Beş sene öncesine kadar terör bölgesi olan Cenin ve Nablus, Filistin'de yaşanan ekonomik patlamada çok önemli rol oynayan iki şehir konumunda. Bu şehirlerdeki canlanmayı tetikleyen en önemli unsur ise Arap İsraillilerin yoğun bir şekilde bu şehirlere yönelip, gıdadan, ev eşyalarına kadar İsrail'e oranla çok daha ucuz olan her türlü ürünü satın almaları. Filistin'de fiyatların düşük olması ise, Filistin Yönetimi'nin tüketim ürünlerine çok düşük vergi uygulamasından kaynaklanıyor. 

Padico'dan enerji, konut, hurma yatırımları

Filistin'deki en önemli yatırımlar, güneyde, Batı Şeria'nın Jericho şehrinde gerçekleşiyor.
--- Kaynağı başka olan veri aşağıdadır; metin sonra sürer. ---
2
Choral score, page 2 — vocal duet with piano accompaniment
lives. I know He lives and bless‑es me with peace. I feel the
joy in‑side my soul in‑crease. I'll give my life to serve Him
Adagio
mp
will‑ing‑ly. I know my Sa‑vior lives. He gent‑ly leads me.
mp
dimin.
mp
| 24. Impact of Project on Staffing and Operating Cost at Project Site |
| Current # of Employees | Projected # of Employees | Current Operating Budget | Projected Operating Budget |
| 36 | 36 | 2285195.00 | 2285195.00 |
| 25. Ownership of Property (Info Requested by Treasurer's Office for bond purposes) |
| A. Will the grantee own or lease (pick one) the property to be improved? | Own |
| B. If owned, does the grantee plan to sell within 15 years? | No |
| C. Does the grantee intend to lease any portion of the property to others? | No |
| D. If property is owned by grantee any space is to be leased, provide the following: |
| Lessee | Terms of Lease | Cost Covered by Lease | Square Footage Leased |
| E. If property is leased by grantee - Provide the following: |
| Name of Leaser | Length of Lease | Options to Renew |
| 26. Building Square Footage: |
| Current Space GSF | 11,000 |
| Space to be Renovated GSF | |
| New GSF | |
Padico ve PalTel Group'un bu şehre yapmayı planladıkları 49 milyon dolarlık yatırım, temel altyapının yanı sıra, lüks konut, otel, su parkları gibi eğlence mekanlarını kapsıyor.

Padico aynı zamanda, birçok yerel ve bölgesel yatırımcı ile ortaklık kurarak, Filistin Enerji Üretim Şirketi'ni kurdu ve Batı Şeria'nın ilk enerji santralini inşa etti. Santral Batı Şeria sakinlerinin üçte birinin enerji ihtiyacı karşılayacak. İlk başta 200 MW'lık potansiyele sahip olacak santralin potansiyeli daha sonra 400 MW'a yükseltilecek. 
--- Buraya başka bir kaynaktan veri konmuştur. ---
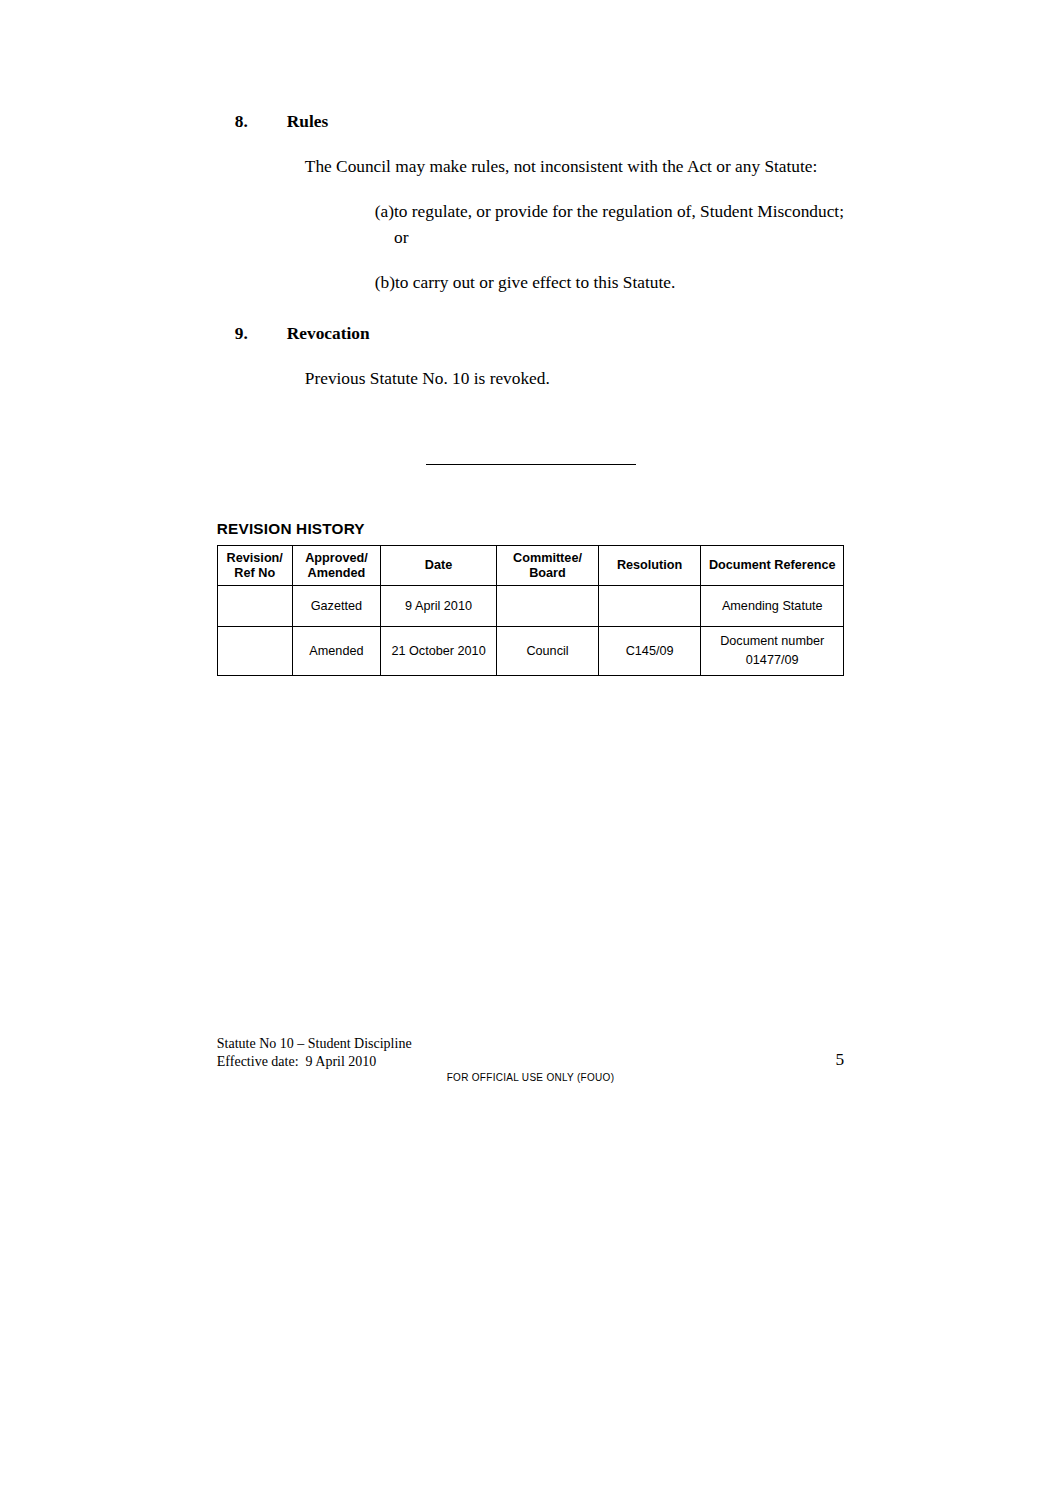8.
Rules
The Council may make rules, not inconsistent with the Act or any Statute:
(a)
to regulate, or provide for the regulation of, Student Misconduct; or
(b)
to carry out or give effect to this Statute.
9.
Revocation
Previous Statute No. 10 is revoked.
REVISION HISTORY
| Revision/ Ref No | Approved/ Amended | Date | Committee/ Board | Resolution | Document Reference |
| --- | --- | --- | --- | --- | --- |
| | Gazetted | 9 April 2010 | | | Amending Statute |
| | Amended | 21 October 2010 | Council | C145/09 | Document number 01477/09 |
Statute No 10 – Student Discipline Effective date: 9 April 2010
FOR OFFICIAL USE ONLY (FOUO)
5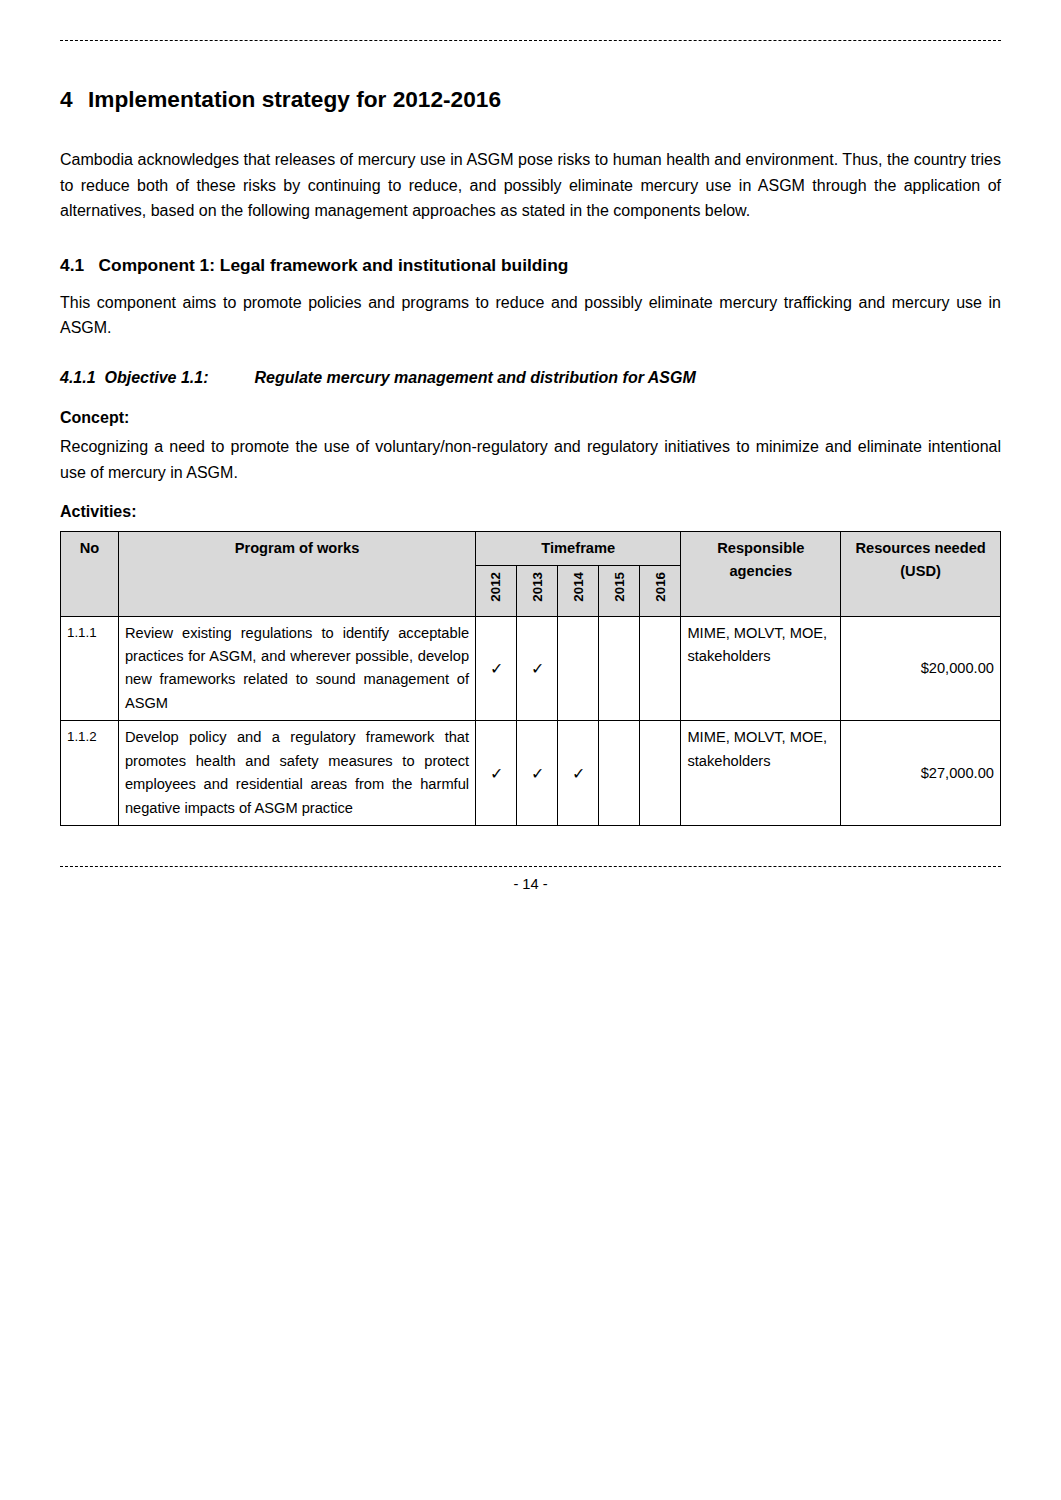4 Implementation strategy for 2012-2016
Cambodia acknowledges that releases of mercury use in ASGM pose risks to human health and environment. Thus, the country tries to reduce both of these risks by continuing to reduce, and possibly eliminate mercury use in ASGM through the application of alternatives, based on the following management approaches as stated in the components below.
4.1 Component 1: Legal framework and institutional building
This component aims to promote policies and programs to reduce and possibly eliminate mercury trafficking and mercury use in ASGM.
4.1.1 Objective 1.1: Regulate mercury management and distribution for ASGM
Concept:
Recognizing a need to promote the use of voluntary/non-regulatory and regulatory initiatives to minimize and eliminate intentional use of mercury in ASGM.
Activities:
| No | Program of works | Timeframe | Responsible agencies | Resources needed (USD) |
| --- | --- | --- | --- | --- |
| 2012 | 2013 | 2014 | 2015 | 2016 |
| 1.1.1 | Review existing regulations to identify acceptable practices for ASGM, and wherever possible, develop new frameworks related to sound management of ASGM | ✓ | ✓ | | | | MIME, MOLVT, MOE, stakeholders | $20,000.00 |
| 1.1.2 | Develop policy and a regulatory framework that promotes health and safety measures to protect employees and residential areas from the harmful negative impacts of ASGM practice | ✓ | ✓ | ✓ | | | MIME, MOLVT, MOE, stakeholders | $27,000.00 |
- 14 -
Şirketin bir diğer yatırım alanı hurma. Geçtiğimiz sene bünyesindeki NPAI (Nakheel Palestine for Agricultural Investment) ile hurma üretimine başlayan şirket, Filistin'deki en büyük hurma üretim alanına sahip. 1 milyon dolar sermaye ile işe başlayan şirket, önümüzdeki iki sene içinde sermayesini 11 milyon dolara yükseltmeyi amaçlıyor.
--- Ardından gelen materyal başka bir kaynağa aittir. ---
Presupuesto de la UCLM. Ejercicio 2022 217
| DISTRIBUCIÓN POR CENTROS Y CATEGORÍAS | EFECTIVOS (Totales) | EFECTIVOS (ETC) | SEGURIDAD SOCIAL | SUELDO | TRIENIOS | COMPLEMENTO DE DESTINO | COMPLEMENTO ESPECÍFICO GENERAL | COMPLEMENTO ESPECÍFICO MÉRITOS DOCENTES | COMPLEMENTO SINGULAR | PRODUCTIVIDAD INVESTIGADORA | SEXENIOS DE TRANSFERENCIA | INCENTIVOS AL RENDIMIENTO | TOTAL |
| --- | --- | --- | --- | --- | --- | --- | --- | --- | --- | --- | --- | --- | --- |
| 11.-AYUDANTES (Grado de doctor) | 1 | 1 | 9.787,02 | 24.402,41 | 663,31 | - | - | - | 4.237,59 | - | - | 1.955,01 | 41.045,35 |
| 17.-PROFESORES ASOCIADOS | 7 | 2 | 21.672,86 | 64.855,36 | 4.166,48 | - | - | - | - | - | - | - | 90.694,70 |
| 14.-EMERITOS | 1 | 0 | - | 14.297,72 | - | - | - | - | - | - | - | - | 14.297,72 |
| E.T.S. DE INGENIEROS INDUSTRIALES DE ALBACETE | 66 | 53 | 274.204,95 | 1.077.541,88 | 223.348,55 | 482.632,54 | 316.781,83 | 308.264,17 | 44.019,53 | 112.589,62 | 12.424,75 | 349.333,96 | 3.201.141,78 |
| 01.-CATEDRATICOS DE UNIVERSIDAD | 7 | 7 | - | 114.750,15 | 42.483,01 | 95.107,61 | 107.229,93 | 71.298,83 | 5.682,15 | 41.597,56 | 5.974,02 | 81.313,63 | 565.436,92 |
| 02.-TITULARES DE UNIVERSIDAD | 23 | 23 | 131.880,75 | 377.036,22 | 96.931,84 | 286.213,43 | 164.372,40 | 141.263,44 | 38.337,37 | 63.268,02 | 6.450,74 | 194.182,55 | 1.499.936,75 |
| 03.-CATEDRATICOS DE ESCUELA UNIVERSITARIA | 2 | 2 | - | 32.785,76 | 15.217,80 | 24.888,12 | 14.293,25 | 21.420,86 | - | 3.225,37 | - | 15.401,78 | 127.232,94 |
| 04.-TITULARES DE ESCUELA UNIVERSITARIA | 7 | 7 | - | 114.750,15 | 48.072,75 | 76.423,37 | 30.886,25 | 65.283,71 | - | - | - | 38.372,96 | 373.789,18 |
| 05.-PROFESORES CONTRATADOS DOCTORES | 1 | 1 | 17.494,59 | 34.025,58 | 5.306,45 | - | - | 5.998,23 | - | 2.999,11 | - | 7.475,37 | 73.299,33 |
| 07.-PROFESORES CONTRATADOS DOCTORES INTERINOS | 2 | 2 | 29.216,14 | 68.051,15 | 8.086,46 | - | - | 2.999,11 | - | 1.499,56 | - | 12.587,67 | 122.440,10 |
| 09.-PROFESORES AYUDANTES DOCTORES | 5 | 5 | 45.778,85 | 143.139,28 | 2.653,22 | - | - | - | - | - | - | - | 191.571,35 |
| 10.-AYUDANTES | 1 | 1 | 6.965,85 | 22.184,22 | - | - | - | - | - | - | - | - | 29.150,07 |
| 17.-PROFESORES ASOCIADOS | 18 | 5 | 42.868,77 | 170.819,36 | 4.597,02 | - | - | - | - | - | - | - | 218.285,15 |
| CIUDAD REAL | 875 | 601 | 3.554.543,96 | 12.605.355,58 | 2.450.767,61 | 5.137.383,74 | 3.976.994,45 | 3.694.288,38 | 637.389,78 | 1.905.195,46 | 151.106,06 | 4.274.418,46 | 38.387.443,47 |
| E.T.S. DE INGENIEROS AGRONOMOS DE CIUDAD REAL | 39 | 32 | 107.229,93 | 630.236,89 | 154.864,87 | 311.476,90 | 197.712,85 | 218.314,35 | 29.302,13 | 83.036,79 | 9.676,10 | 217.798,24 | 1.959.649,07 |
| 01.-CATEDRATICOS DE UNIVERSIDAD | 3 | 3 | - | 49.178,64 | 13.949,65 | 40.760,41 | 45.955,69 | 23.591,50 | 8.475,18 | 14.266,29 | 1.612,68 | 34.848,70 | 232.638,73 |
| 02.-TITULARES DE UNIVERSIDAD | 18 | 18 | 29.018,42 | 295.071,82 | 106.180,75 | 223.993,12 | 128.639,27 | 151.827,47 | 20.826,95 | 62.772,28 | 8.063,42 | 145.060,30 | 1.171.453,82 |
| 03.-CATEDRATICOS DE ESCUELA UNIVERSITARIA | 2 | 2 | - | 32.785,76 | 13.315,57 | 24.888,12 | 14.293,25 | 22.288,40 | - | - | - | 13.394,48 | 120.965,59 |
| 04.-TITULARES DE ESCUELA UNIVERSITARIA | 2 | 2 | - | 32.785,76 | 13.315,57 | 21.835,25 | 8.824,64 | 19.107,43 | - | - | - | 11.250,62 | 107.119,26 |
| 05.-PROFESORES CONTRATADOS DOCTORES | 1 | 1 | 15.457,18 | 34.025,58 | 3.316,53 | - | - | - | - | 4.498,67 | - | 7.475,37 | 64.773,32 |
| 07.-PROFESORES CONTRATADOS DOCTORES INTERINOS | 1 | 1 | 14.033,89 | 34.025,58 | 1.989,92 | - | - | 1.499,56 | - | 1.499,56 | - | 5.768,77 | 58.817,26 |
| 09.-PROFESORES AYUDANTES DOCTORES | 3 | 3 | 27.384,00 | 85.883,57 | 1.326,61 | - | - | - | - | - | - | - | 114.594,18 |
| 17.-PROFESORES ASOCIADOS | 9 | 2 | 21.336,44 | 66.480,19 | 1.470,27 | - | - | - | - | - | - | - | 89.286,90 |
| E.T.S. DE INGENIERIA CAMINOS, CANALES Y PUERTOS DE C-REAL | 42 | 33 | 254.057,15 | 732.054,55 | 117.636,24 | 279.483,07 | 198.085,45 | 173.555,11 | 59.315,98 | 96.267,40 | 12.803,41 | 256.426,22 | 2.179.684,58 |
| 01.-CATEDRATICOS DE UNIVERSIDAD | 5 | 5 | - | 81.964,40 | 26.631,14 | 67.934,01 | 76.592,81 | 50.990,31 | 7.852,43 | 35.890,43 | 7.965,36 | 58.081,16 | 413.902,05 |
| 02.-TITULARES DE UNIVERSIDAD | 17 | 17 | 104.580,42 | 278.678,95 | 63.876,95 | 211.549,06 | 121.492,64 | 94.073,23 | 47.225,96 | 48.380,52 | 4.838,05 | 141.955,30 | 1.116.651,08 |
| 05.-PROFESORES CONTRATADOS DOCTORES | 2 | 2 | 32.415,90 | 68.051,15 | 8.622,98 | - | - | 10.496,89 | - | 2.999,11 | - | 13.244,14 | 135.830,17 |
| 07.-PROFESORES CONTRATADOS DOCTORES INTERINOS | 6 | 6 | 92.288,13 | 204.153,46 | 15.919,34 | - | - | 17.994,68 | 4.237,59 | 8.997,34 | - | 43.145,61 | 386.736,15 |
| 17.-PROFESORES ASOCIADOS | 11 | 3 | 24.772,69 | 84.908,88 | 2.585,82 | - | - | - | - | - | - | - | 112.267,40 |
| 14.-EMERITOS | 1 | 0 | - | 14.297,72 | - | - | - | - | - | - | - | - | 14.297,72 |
Padico için doğu Kudüs de stratejik bir öneme sahip. Şirket bu kutsal kente yatırım yaparak, Filistin'in başkenti olarak statüsünü geliştirmeyi hedefliyor. Padico şirketlerinden Jerusalem Tourism Investment Company, şehirde eski bir Arap otel markası olan Hotel St. George International'ı yeniden canlandırmaya çalışıyor. Masri'ye göre bu proje son derece anlamlı; çünkü Kudüs gerek dini gerekse tarihsel açıdan Filistinliler için çok önemli.  "Padico, zorlukları fırsata çevirmeyi her zaman bildi" yorumunu yapan Masri, "Hedeflerimiz sonsuz. Filistin halkına duyduğumuz güvenle, Filistin için çalışmaktan vazgeçmeyeceğiz" diyor.